Ur III ruler Amar-Sin (c. 2046–2037 BC) is known, in his years 2 to 6, to have built a canal (i₇-^{d}Amar-^{d}EN.ZU-ĝar/ĝa₂-ra) joining the Euphrates to the Iturungal. It was located in the area between Kisurra and Adab.

An Ur III tablet from Umma about an accused grave robber states "Lugal-me’a, the [...], declared: 'Šarabansag, who dug up the grave, at the bank of the Iturungal, in his house (A-nini’s?), he [...]'".

Isin ruler Sîn-māgir (c. 1827–1817 BC) had a year name "(Sîn-māgir) built on the bank of the Iturungal canal (the old wadi) a great fortification (called) Sîn-māgir-madana-dagal-dagal (Sîn-māgir broadens his country)."

The ruler Isin Ur-du-kuga (c. 1830–1828 BC) is known (Cone IM 95461 found at Isin) to have built a cultic center of the god Lulal at Du_{6}-eden-na (Dul-edena) which lay on the Iturungal canal.

An-am (18th century BC), an Old Babylonian period ruler of Uruk recorded building a temple for the goddess Kanisurra, who was called the "mistress of the Iturungal".

It has been suggested that Babylon ruler Sin-Muballit (c. 1811–1793 BC) damned or diverted the Iturungal to defeat the city of Isin.

In the Sumerian literary composition Enkimdu and Dumuzi it states "Let them eat grain in the šuba (stones) fields of Unug, Let your goatlings and lambs drink water from my Iturungal canal".
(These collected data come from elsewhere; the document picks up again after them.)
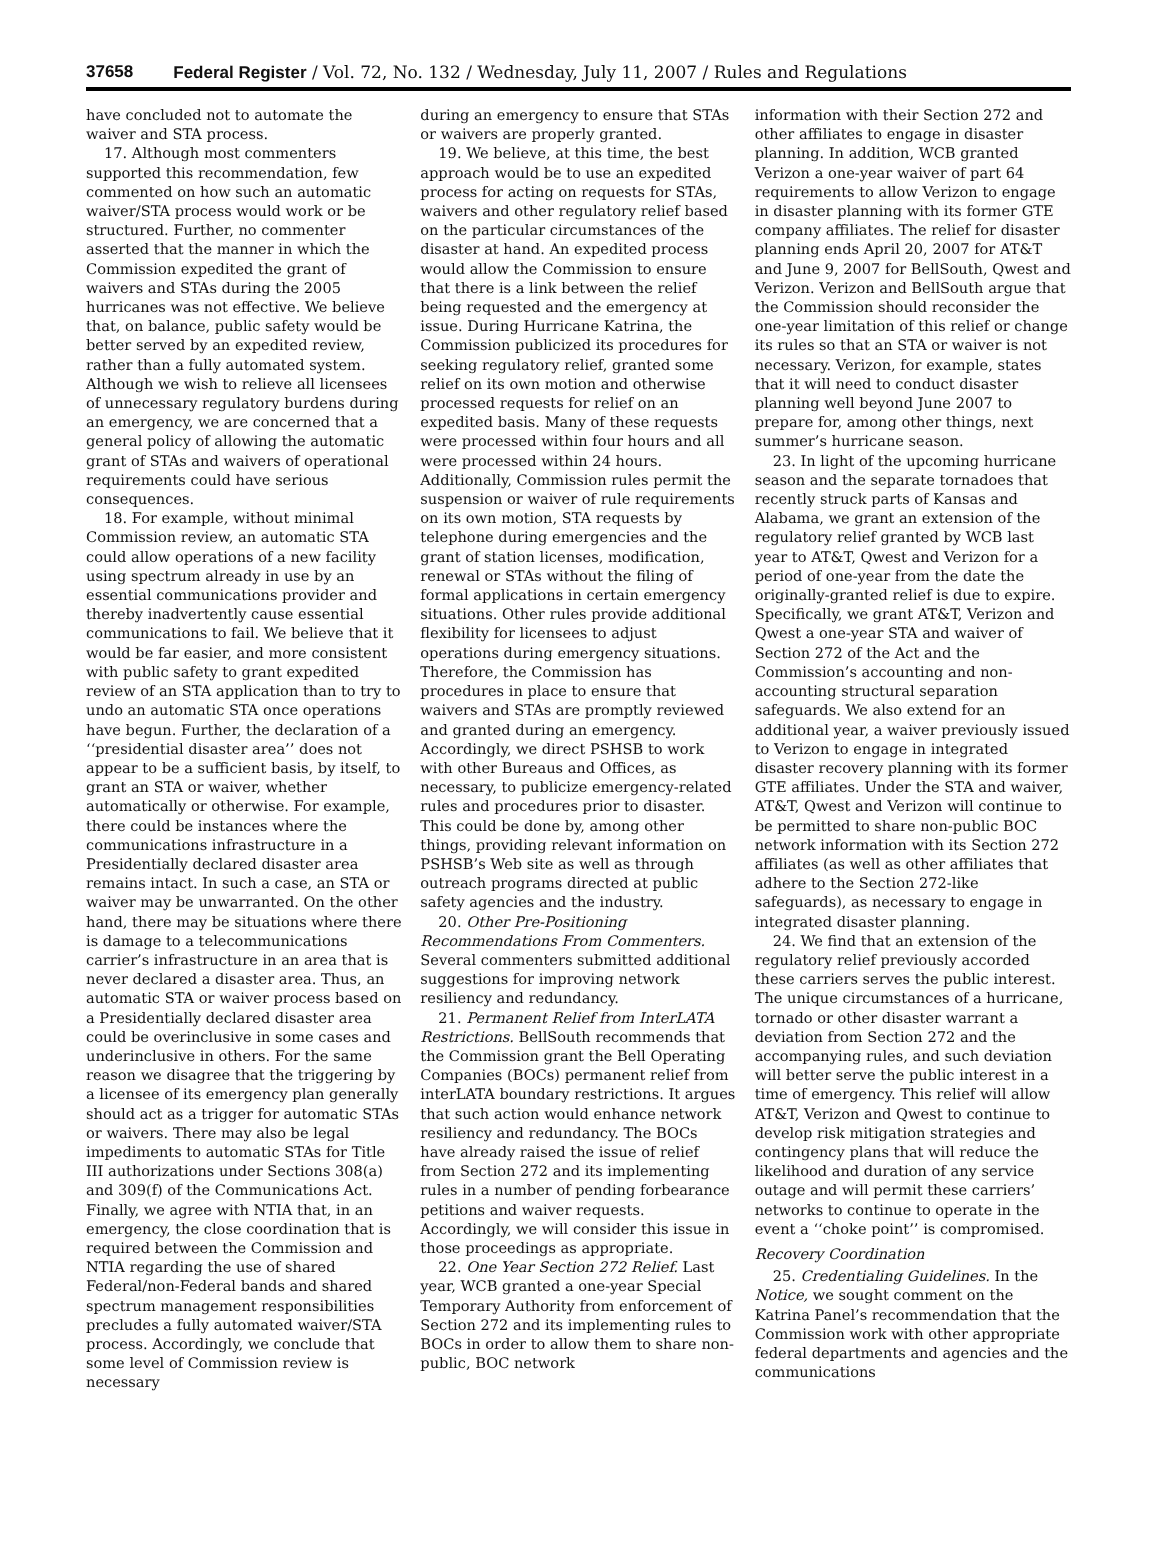37658 Federal Register / Vol. 72, No. 132 / Wednesday, July 11, 2007 / Rules and Regulations
have concluded not to automate the waiver and STA process.
17. Although most commenters supported this recommendation, few commented on how such an automatic waiver/STA process would work or be structured. Further, no commenter asserted that the manner in which the Commission expedited the grant of waivers and STAs during the 2005 hurricanes was not effective. We believe that, on balance, public safety would be better served by an expedited review, rather than a fully automated system. Although we wish to relieve all licensees of unnecessary regulatory burdens during an emergency, we are concerned that a general policy of allowing the automatic grant of STAs and waivers of operational requirements could have serious consequences.
18. For example, without minimal Commission review, an automatic STA could allow operations of a new facility using spectrum already in use by an essential communications provider and thereby inadvertently cause essential communications to fail. We believe that it would be far easier, and more consistent with public safety to grant expedited review of an STA application than to try to undo an automatic STA once operations have begun. Further, the declaration of a ‘‘presidential disaster area’’ does not appear to be a sufficient basis, by itself, to grant an STA or waiver, whether automatically or otherwise. For example, there could be instances where the communications infrastructure in a Presidentially declared disaster area remains intact. In such a case, an STA or waiver may be unwarranted. On the other hand, there may be situations where there is damage to a telecommunications carrier’s infrastructure in an area that is never declared a disaster area. Thus, an automatic STA or waiver process based on a Presidentially declared disaster area could be overinclusive in some cases and underinclusive in others. For the same reason we disagree that the triggering by a licensee of its emergency plan generally should act as a trigger for automatic STAs or waivers. There may also be legal impediments to automatic STAs for Title III authorizations under Sections 308(a) and 309(f) of the Communications Act. Finally, we agree with NTIA that, in an emergency, the close coordination that is required between the Commission and NTIA regarding the use of shared Federal/non-Federal bands and shared spectrum management responsibilities precludes a fully automated waiver/STA process. Accordingly, we conclude that some level of Commission review is necessary
during an emergency to ensure that STAs or waivers are properly granted.
19. We believe, at this time, the best approach would be to use an expedited process for acting on requests for STAs, waivers and other regulatory relief based on the particular circumstances of the disaster at hand. An expedited process would allow the Commission to ensure that there is a link between the relief being requested and the emergency at issue. During Hurricane Katrina, the Commission publicized its procedures for seeking regulatory relief, granted some relief on its own motion and otherwise processed requests for relief on an expedited basis. Many of these requests were processed within four hours and all were processed within 24 hours. Additionally, Commission rules permit the suspension or waiver of rule requirements on its own motion, STA requests by telephone during emergencies and the grant of station licenses, modification, renewal or STAs without the filing of formal applications in certain emergency situations. Other rules provide additional flexibility for licensees to adjust operations during emergency situations. Therefore, the Commission has procedures in place to ensure that waivers and STAs are promptly reviewed and granted during an emergency. Accordingly, we direct PSHSB to work with other Bureaus and Offices, as necessary, to publicize emergency-related rules and procedures prior to disaster. This could be done by, among other things, providing relevant information on PSHSB’s Web site as well as through outreach programs directed at public safety agencies and the industry.
20. Other Pre-Positioning Recommendations From Commenters. Several commenters submitted additional suggestions for improving network resiliency and redundancy.
21. Permanent Relief from InterLATA Restrictions. BellSouth recommends that the Commission grant the Bell Operating Companies (BOCs) permanent relief from interLATA boundary restrictions. It argues that such action would enhance network resiliency and redundancy. The BOCs have already raised the issue of relief from Section 272 and its implementing rules in a number of pending forbearance petitions and waiver requests. Accordingly, we will consider this issue in those proceedings as appropriate.
22. One Year Section 272 Relief. Last year, WCB granted a one-year Special Temporary Authority from enforcement of Section 272 and its implementing rules to BOCs in order to allow them to share non-public, BOC network
information with their Section 272 and other affiliates to engage in disaster planning. In addition, WCB granted Verizon a one-year waiver of part 64 requirements to allow Verizon to engage in disaster planning with its former GTE company affiliates. The relief for disaster planning ends April 20, 2007 for AT&T and June 9, 2007 for BellSouth, Qwest and Verizon. Verizon and BellSouth argue that the Commission should reconsider the one-year limitation of this relief or change its rules so that an STA or waiver is not necessary. Verizon, for example, states that it will need to conduct disaster planning well beyond June 2007 to prepare for, among other things, next summer’s hurricane season.
23. In light of the upcoming hurricane season and the separate tornadoes that recently struck parts of Kansas and Alabama, we grant an extension of the regulatory relief granted by WCB last year to AT&T, Qwest and Verizon for a period of one-year from the date the originally-granted relief is due to expire. Specifically, we grant AT&T, Verizon and Qwest a one-year STA and waiver of Section 272 of the Act and the Commission’s accounting and non-accounting structural separation safeguards. We also extend for an additional year, a waiver previously issued to Verizon to engage in integrated disaster recovery planning with its former GTE affiliates. Under the STA and waiver, AT&T, Qwest and Verizon will continue to be permitted to share non-public BOC network information with its Section 272 affiliates (as well as other affiliates that adhere to the Section 272-like safeguards), as necessary to engage in integrated disaster planning.
24. We find that an extension of the regulatory relief previously accorded these carriers serves the public interest. The unique circumstances of a hurricane, tornado or other disaster warrant a deviation from Section 272 and the accompanying rules, and such deviation will better serve the public interest in a time of emergency. This relief will allow AT&T, Verizon and Qwest to continue to develop risk mitigation strategies and contingency plans that will reduce the likelihood and duration of any service outage and will permit these carriers’ networks to continue to operate in the event a ‘‘choke point’’ is compromised.
Recovery Coordination
25. Credentialing Guidelines. In the Notice, we sought comment on the Katrina Panel’s recommendation that the Commission work with other appropriate federal departments and agencies and the communications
In one text of the Sumerian literary composition Descent of Inanna into the Underworld Inanna "takes from Uruk to the Netherworld, following the Iturungal Canal upstream and
passing the cities of Bad Tibira, Zabalam, Adad, Nippur, Kis, and finally Akkad, where she
enters the Netherworld without crossing over the Hubur River".